When they are not programming, they’re gaming, playing with electronics, or chatting on IRC. These are the only interests of programmers according to a popular stereotype, while our developers find enjoyment in running, yoga, making music, singing, watercolor painting, or spoiling their pets.
One week before the World Poetry Day, our Full-Stack Developer Emil Maruszczak is remixing technical documentation with classic Polish poetry.
What open-source and non-profit projects does Emil want us to support?
This DIY Linux distribution is aimed at competent, demanding users. First released in 2002, it has seen continued development by its community.
The creators of Arch Linux profess such values as:
- Simplicity. In line with the KISS (Keep It Simple, Stupid) principle, Arch Linux was designed as a simple system without unnecessary additions or embellishments.
- Being always up to date. The system uses the rolling release model which involves frequent minor updates.
- Practicality. Decisions made in relation to the system are generally based on technical analyses and discussions, not popular opinions or politics.
“I had long been on the lookout for a system that worked how I wanted it to. Arch impressed me with how clean it was the moment I first ran a test installation. The barrier to entry was high, but so was my determination—I had to understand and configure many mechanisms which just ‘magically’ work in other systems.
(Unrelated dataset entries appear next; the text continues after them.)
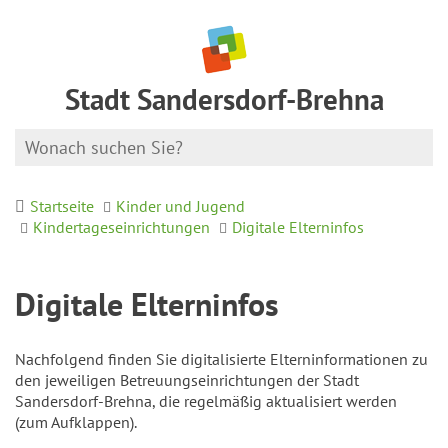
Stadt Sandersdorf-Brehna
Startseite
Kinder und Jugend
Kindertageseinrichtungen
Digitale Elterninfos
Digitale Elterninfos
Nachfolgend finden Sie digitalisierte Elterninformationen zu
den jeweiligen Betreuungseinrichtungen der Stadt
Sandersdorf-Brehna, die regelmäßig aktualisiert werden
(zum Aufklappen).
Now I use Arch at work, at home and on my private servers,” he said.
Online audio library of Polish poetry. This project is being developed by the Maurycy Mochnacki Foundation, whose goal is to popularize the works of Poland’s most famous poets, from the Middle Ages to the present. The texts are recorded by actors and uploaded to YouTube thanks to donations.
There are more than 300 recordings currently available for listening, including samples from Master Thaddeus, Jan Kochanowski’s Laments, as well as works by Juliusz Słowacki, Maria Konopnicka, Czesław Miłosz and Wisława Szymborska. They include interpretations by PhD students of Polish literature, short biographies of the authors and descriptions of the literary periods, ideal for helping school teachers and students.
“Polish literature, and poetry in particular, is in need of digitization. This is one way of developing sensitivity in young people, who are more likely to choose their smartphone over a book. The vulgar narrative they encounter in social media every day has desensitized them to the beauty of the world around us,” said Emil in explaining his choice.